# Wild Rats



## Harmony (Mar 16, 2017)

i have a wild rat as a pet. I rescued it from somebody who caught it & had the bad idea to make a pet out of it. He didn't even want it. He kept it in a tiny cage. It had been in captivity for 2 years when I came on the scene. He couldn't let it go because of feral cats in the area. I felt so sorry for it. I decided to adopt it, & my boyfriend got him a huge cage & a wheel to run on. His name is Rattini. He love his wheel but is still afraid of me after 2 years. Anybody else have experience with wild rats?


----------



## Shadow <3 (Jan 25, 2017)

If its a wild rat and wasn't even raised by humans as a baby then there's a good chance he'll never be tame. There is one big thing missing from his environment already, and that is that wild (and domestic!) rats ALWAYS live in groups and they take comfort in being with their own kind. But introducing an adult wild rat to domestic rats is probably not going to go well so that's a hard situation to fix. Maybe you could try introducing some younger domestic rats and see how that goes, but you'd need to be very very careful.

Otherwise, he needs stimulation, hides, and foraging things. Rats are at their core prey animals and this means they really fear wide open spaces. Adding lots of hides and bolt holes lets them feel safe as they know that if they get scared, they have a way to get out of that situation fast. This is also why rats need a large cluttered cage, more clutter means more places for them to hide and leads to them feeling more secure in their environment. 

In terms of stimulation you can use anything from bird foraging toys to something as simple as food wrapped in a tissue. Rats are VERY intelligent and would naturally be foraging around for food. Our pet rats don't have to do this though and as a result they can easily get bored. My girls love their bird foraging toys and I you'll be surprised to see how quickly they figure them out!

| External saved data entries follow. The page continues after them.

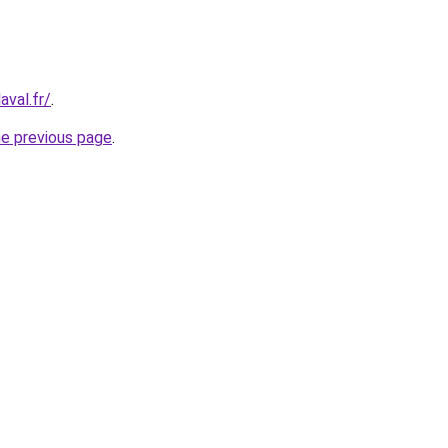
aval.fr/
.
he previous page
.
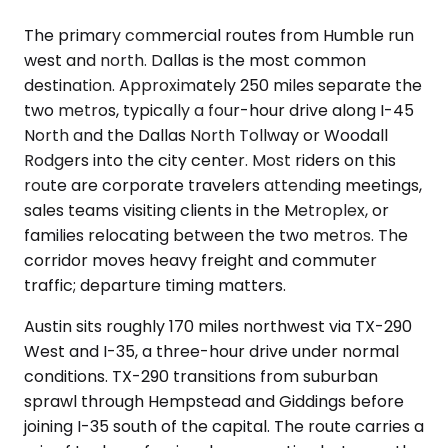
The primary commercial routes from Humble run
west and north. Dallas is the most common
destination. Approximately 250 miles separate the
two metros, typically a four-hour drive along I-45
North and the Dallas North Tollway or Woodall
Rodgers into the city center. Most riders on this
route are corporate travelers attending meetings,
sales teams visiting clients in the Metroplex, or
families relocating between the two metros. The
corridor moves heavy freight and commuter
traffic; departure timing matters.
Austin sits roughly 170 miles northwest via TX-290
West and I-35, a three-hour drive under normal
conditions. TX-290 transitions from suburban
sprawl through Hempstead and Giddings before
joining I-35 south of the capital. The route carries a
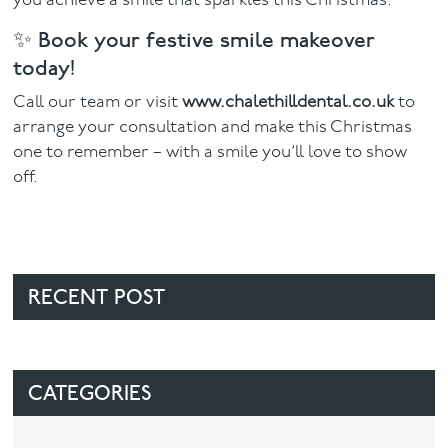
you achieve a smile that sparkles this Christmas.
✨ Book your festive smile makeover
today!
Call our team or visit
www.chalethilldental.co.uk
to
arrange your consultation and make this Christmas
one to remember – with a smile you’ll love to show
off.
RECENT POST
CATEGORIES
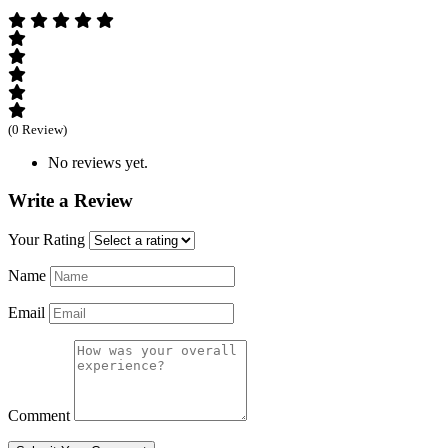
(0 Review)
No reviews yet.
Write a Review
Your Rating
Name
Email
Comment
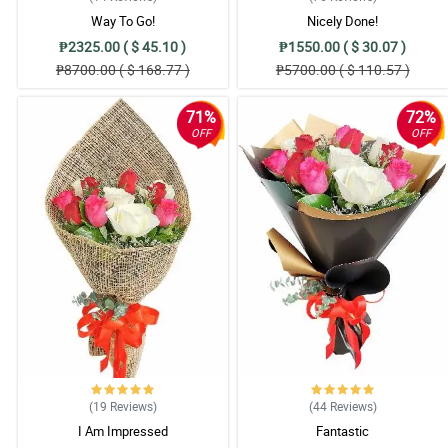
Way To Go!
Nicely Done!
₱2325.00 ( $ 45.10 )
₱1550.00 ( $ 30.07 )
₱8700.00 ( $ 168.77 )
₱5700.00 ( $ 110.57 )
71%
72%
OFF
OFF
(19
Reviews
)
(44
Reviews
)
I Am Impressed
Fantastic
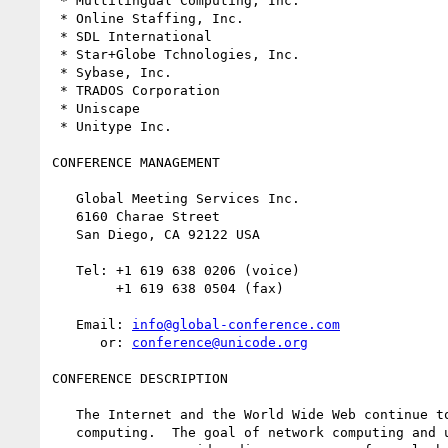
 * Multilingual Computing, Inc.

 * Online Staffing, Inc.

 * SDL International

 * Star+Globe Tchnologies, Inc.

 * Sybase, Inc.

 * TRADOS Corporation

 * Uniscape

 * Unitype Inc.

CONFERENCE MANAGEMENT

   Global Meeting Services Inc.

   6160 Charae Street

   San Diego, CA 92122 USA 

   Tel: +1 619 638 0206 (voice)

        +1 619 638 0504 (fax)

   Email: 
info@global-conference.com
      or: 
conference@unicode.org
CONFERENCE DESCRIPTION

   The Internet and the World Wide Web continue to change the shape of 

   computing.  The goal of network computing and understandable text 
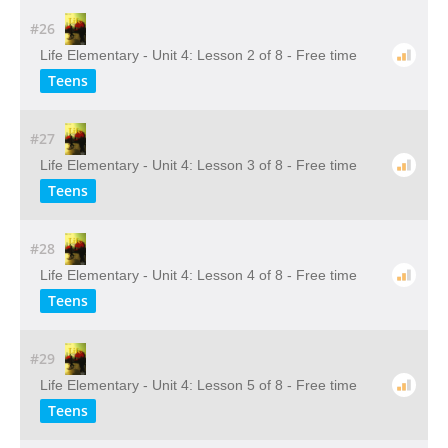
#26
Life Elementary - Unit 4: Lesson 2 of 8 - Free time
Teens
#27
Life Elementary - Unit 4: Lesson 3 of 8 - Free time
Teens
#28
Life Elementary - Unit 4: Lesson 4 of 8 - Free time
Teens
#29
Life Elementary - Unit 4: Lesson 5 of 8 - Free time
Teens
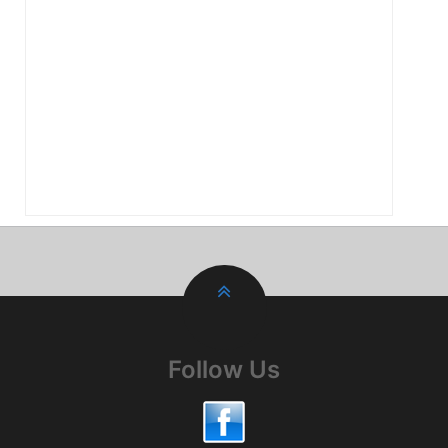
Follow Us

In terms of the wheel its great that he loves it, some of my rats have and some of them haven't but they all know how to use one. My one tip here is to make sure its at least 12-14 inches in diameter as any smaller can cause unnecessary curvature of their spine (and tail) and hurt them in the long run.

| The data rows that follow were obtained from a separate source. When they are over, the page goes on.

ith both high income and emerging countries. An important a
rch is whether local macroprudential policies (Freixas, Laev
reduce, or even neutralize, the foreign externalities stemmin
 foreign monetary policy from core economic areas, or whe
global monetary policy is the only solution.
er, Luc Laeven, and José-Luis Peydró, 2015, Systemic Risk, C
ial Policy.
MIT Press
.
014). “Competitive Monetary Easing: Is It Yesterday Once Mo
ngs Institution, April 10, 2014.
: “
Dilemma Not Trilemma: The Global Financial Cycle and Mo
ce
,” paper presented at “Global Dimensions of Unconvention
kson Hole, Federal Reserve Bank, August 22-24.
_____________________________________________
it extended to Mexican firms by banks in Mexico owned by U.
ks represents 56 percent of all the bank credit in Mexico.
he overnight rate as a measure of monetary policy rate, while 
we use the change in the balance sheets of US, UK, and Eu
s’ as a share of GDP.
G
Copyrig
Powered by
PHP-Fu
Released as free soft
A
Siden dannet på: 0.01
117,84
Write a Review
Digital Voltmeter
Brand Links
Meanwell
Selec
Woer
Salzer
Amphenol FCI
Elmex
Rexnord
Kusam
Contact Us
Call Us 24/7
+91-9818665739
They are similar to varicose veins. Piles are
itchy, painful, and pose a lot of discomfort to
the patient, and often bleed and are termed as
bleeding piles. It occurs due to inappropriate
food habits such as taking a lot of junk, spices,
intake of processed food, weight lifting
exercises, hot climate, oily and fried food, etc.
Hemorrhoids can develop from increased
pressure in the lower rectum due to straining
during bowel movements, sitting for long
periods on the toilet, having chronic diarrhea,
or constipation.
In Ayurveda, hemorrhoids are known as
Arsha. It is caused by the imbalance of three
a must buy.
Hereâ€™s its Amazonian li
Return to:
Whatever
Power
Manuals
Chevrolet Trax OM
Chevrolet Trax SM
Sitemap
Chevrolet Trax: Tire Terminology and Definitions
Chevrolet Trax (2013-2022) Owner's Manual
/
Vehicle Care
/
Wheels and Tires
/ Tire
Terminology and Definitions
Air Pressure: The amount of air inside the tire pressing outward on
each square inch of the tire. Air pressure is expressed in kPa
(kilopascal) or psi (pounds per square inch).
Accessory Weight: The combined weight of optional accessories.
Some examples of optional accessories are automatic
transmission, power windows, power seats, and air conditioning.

Other than that if he really is terrified of you you might be best off just letting him do his own thing. Taking a wild animal into a domestic environment is very stressful on them and your guy is all alone which is hard for such prey based animals. So at this point you might just make more progress if you don't try and push interactions, maybe leave a treat in the cage when you go past but don't try to force physical interactions. I've had some very shy rats that remind me of wild rats just temperament wise, but these ones have been 100% domestic and just poor tempered for pet rats. In their case it was their more confident cagemates and liquid treats like meat baby food that won them over, I would have the confident rats eat next to me and the skittish ones would get curious and occasionally dart over for some yummy meat baby food and to be with their friends. Over time I was able to transition this to climbing onto my hand for food and allowing handling for food and they came around to the point of tolerating (if not enjoying) handling.



In terms of wild rats though I've seen many posts on here and the rat fan club about people raising them from pups. Even when raised on a bottle with human care many of these babies would revert back to their wild and skittish nature when weaned and eventually most of them had to be released. There was even someone on here who raised 2 baby rats (a boy and a girl) from like a week onwards and went so far as to have the male neutered at a young age so that both siblings could stay together. But by the time they reached 5, 6, 7, 8 weeks old they were becoming so jumpy and frankly unhandleable that the poster ended up releasing them back into the wild because they just never enjoyed the domestic environment despite pretty much being raised in it. Of course there are some success stories but for the most part wild animals just don't do well in domestic environments and this goes doubly so for if they're made into "pets" once they're already weaned and sufficient adults.


----------